EXERCISE PROMPT →
Pull out each line in the entries below that contains the string "groupe". Letter case matters.

Start of INFORMATION SUPPLIED

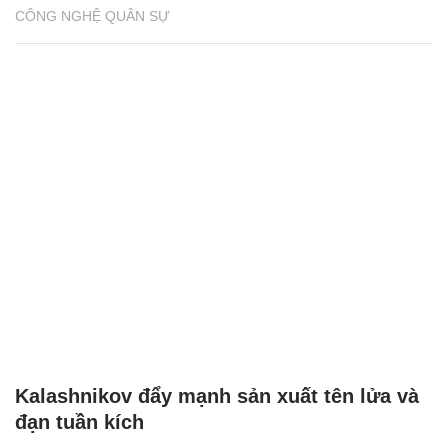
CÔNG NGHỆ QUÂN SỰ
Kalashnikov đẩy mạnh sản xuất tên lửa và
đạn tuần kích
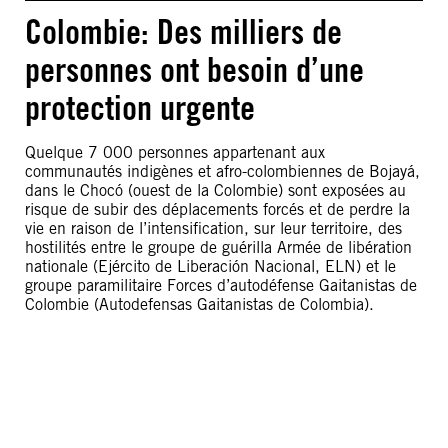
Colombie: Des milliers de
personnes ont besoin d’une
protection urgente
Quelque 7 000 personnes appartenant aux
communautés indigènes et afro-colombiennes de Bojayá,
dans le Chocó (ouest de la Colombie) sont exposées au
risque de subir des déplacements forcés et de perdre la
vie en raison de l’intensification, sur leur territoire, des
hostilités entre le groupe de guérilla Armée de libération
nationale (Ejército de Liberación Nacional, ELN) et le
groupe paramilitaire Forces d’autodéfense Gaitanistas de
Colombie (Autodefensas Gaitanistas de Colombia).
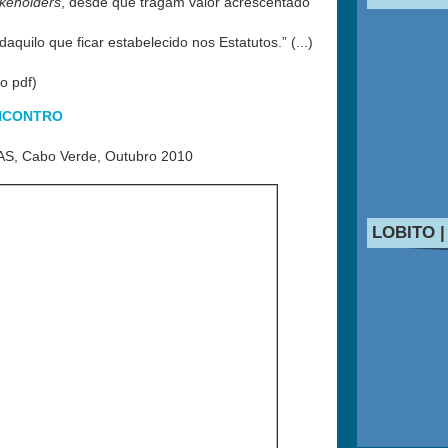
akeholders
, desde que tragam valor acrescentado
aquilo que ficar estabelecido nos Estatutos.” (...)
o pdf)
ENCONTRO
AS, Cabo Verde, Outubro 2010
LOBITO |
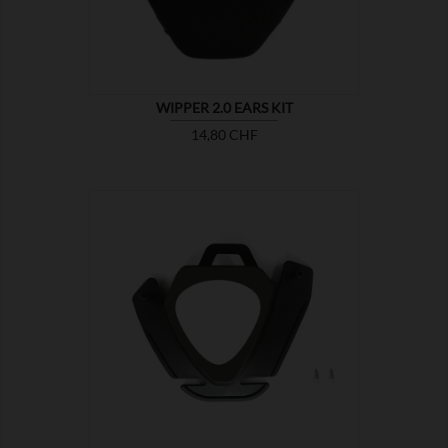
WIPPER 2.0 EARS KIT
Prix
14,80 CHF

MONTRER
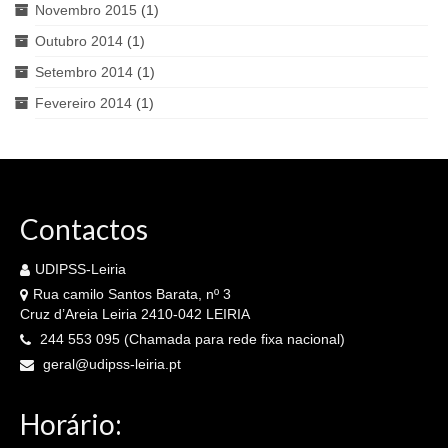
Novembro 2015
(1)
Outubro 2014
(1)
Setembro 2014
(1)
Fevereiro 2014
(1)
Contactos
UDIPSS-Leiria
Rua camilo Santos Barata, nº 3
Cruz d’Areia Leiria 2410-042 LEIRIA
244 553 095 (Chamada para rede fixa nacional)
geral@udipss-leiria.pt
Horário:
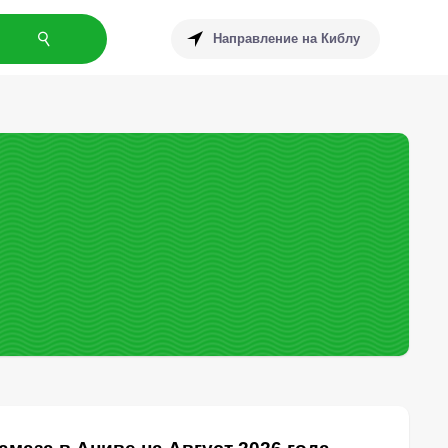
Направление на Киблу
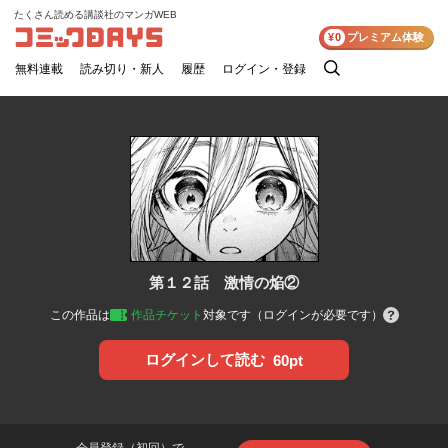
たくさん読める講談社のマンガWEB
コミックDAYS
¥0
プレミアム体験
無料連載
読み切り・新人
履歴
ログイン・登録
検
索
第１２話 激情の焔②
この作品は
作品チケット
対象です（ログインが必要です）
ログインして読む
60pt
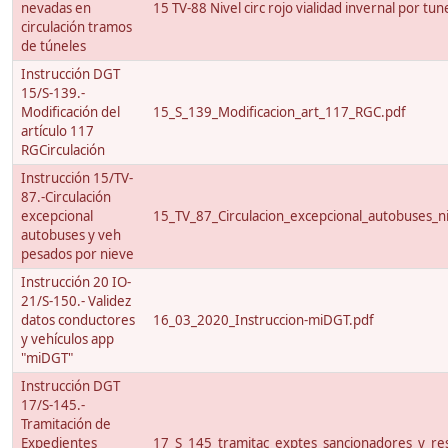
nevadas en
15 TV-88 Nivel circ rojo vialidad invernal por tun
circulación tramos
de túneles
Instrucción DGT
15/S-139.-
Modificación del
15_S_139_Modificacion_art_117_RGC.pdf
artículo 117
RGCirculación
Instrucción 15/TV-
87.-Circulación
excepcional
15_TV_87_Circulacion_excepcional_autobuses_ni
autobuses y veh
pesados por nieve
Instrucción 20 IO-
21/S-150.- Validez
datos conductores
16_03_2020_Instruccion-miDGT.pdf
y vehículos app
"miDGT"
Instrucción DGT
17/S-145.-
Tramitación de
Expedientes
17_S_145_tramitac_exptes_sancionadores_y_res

End of INFORMATION SUPPLIED

OUTPUT OF THE EXERCISE →
hostilités entre le groupe de guérilla Armée de libération
groupe paramilitaire Forces d’autodéfense Gaitanistas de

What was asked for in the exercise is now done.